Juli 2025 ini menandai tepat 200 tahun Perang Jawa dimulai. Perlawanan pribumi yang dipimpin Pangeran Diponegoro dan berlangsung selama lima tahun ini punya dampak signifikan tak hanya terkait perlawanan terhadap kolonial Belanda namun juga soal perkembangan Islam di Indonesia. Republika menggali arsip-arsip terdahulu soal perang dahsyat yang menewaskan ratusan ribu jiwa tersebut.
REPUBLIKA.CO.ID, JAKARTA -- Saat menjalani pengasingan sebagai tahanan kolonial, Pangeran Diponegoro (1785-1855) menulis autobiografi yang kemudian berjudul Babad Diponegoro.
Melalui teks yang sekarang berstatus Memory of the World versi UNESCO itu, Sang Pangeran yang bergelar Raden Mas Ontowiryo ini menuturkan perjalanan hidupnya.
Salah satu narasi dalam Babad menuturkan perihal Pangeran Diponegoro sejak berusia tujuh tahun. Dalam umur tersebut, ia diasuh nenek buyutnya, Ratu Ageng, di Tegalreja.
Kompleks Tegalreja berada sekitar tiga kilometer sebelah barat Keraton Yogyakarta. Pada 1790-an, Ratu Ageng meninggalkan Keraton menuju permukiman ini untuk menenangkan diri dari kekisruhan politik istana.
Pada waktu itu, Ratu Ageng sudah berusia 60 tahun. Adapun Diponegoro berusia sekitar enam tahun.
Sang pangeran menulis di dalam Babad. Ia mengenang nenek buyutnya itu sebagai sosok yang salehah dan berjiwa kesatria.
Ratu Ageng memang bukan perempuan biasa. Pada masa mudanya, pernah menjadi komandan regu putri pengawal raja. Selain itu, bersama dengan suaminya, Sultan Hamengkubuwono I, dia bertempur melawan Belanda hingga ditandatanganinya Perjanjian Giyanti.
Meskipun berstatus ningrat, Ratu Ageng hidup berbaur dengan masyarakat setempat. Secara tidak langsung, Pangeran Diponegoro kecil belajar kesetaraan melalui keturunan pendiri Kesultanan Bima itu.
Ratu Ageng juga memberikan teladan hidup berdikari. Dalam usia tua, sosok yang akrab dengan dunia pesantren ini tidak begitu bergantung pada Keraton.
Sawah miliknya yang diolah para petani sekitar Tegalreja mencukupi kebutuhannya. Dari ajaran Ratu Ageng pula, kata Peter Carey, Pangeran Diponegoro menjadi pribadi yang mandiri ketika dewasa. Sebagai contoh, pada awal Perang Diponegoro, sang pangeran sanggup membiayai sendiri pasukannya.

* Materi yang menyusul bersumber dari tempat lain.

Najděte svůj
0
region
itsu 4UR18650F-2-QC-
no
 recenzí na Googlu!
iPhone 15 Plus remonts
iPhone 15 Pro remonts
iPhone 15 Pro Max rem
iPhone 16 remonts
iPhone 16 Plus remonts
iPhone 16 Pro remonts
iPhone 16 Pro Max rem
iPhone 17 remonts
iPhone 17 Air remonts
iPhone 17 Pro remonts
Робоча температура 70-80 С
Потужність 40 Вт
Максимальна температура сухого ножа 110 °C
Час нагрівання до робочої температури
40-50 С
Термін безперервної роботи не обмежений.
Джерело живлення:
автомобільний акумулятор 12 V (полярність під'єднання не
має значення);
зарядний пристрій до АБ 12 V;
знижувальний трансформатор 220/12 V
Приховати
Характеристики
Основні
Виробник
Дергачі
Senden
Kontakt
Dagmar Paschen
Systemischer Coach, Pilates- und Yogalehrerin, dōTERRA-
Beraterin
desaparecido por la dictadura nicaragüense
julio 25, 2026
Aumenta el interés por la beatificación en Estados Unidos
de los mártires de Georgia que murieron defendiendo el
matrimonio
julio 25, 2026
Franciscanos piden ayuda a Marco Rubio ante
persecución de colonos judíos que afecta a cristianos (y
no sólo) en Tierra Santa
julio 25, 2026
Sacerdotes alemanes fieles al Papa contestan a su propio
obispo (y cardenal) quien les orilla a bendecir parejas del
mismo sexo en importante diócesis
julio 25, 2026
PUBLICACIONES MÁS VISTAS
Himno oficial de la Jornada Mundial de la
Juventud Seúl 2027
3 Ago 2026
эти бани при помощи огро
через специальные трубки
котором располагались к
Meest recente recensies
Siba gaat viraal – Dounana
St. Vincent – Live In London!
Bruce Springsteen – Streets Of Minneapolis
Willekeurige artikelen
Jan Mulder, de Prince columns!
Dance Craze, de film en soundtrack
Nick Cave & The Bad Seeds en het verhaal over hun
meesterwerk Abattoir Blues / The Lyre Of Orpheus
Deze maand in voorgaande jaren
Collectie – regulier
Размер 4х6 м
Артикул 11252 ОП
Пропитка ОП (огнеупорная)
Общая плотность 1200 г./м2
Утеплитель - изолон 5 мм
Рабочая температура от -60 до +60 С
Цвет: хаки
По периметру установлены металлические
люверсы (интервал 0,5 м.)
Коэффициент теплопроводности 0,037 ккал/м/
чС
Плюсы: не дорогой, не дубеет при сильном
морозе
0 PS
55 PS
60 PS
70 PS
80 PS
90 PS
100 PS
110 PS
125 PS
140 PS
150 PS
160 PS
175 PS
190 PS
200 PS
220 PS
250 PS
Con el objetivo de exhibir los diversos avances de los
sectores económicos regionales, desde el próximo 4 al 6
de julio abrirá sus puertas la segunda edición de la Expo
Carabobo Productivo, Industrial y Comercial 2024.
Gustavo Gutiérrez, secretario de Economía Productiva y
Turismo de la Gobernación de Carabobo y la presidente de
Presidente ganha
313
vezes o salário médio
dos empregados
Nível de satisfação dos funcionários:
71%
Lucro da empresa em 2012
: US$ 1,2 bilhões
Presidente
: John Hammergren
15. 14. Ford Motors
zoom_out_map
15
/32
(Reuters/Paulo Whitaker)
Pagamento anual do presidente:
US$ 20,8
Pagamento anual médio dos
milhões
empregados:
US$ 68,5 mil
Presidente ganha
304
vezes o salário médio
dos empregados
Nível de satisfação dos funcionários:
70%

Tentu, keteladanan yang paling penting dari Ratu Ageng ialah kecintaannya pada ilmu-ilmu agama. Hal itu tak mengherankan karena perempuan ini adalah tokoh sufi. Berdasarkan riset yang dilakukan akademisi UIN Syarif Hidayatullah Prof Oman Fathurrahman, diketahui bahwa Ratu Ageng adalah seorang penganut Tarekat Syattariyah.
Berdasarkan penelitian Prof Oman atas naskah “Jav 69 (Silsilah Syattariyah)” dari koleksi Colin Mackenzie di British Library, London, Inggris, nenek buyut Pangeran Diponegoro itu disebut sebagai “Kangjeng Ratu Kadipaten.” Dalam naskah itu, nama Muslimah ini disebutkan dalam empat bait sebagai “penganut setia” Syattariyah.
Dalam konteks Kesultanan Yogyakarta, tentunya Ratu Ageng tak sendirian. Elite lainnya yang juga menjadi pengikut Tarekat Syattariyah adalah Permaisuri Hamengkubuwono II, Ratu Mas, dan ayahnya Pangeran Pakuningrat, menak keturunan Mataram yang menikah dengan anak Pakubuwono II. Demikian menurut akademisi UIN Sunan Ampel Rijal Mumazziq di laman Nahdlatul Ulama Online.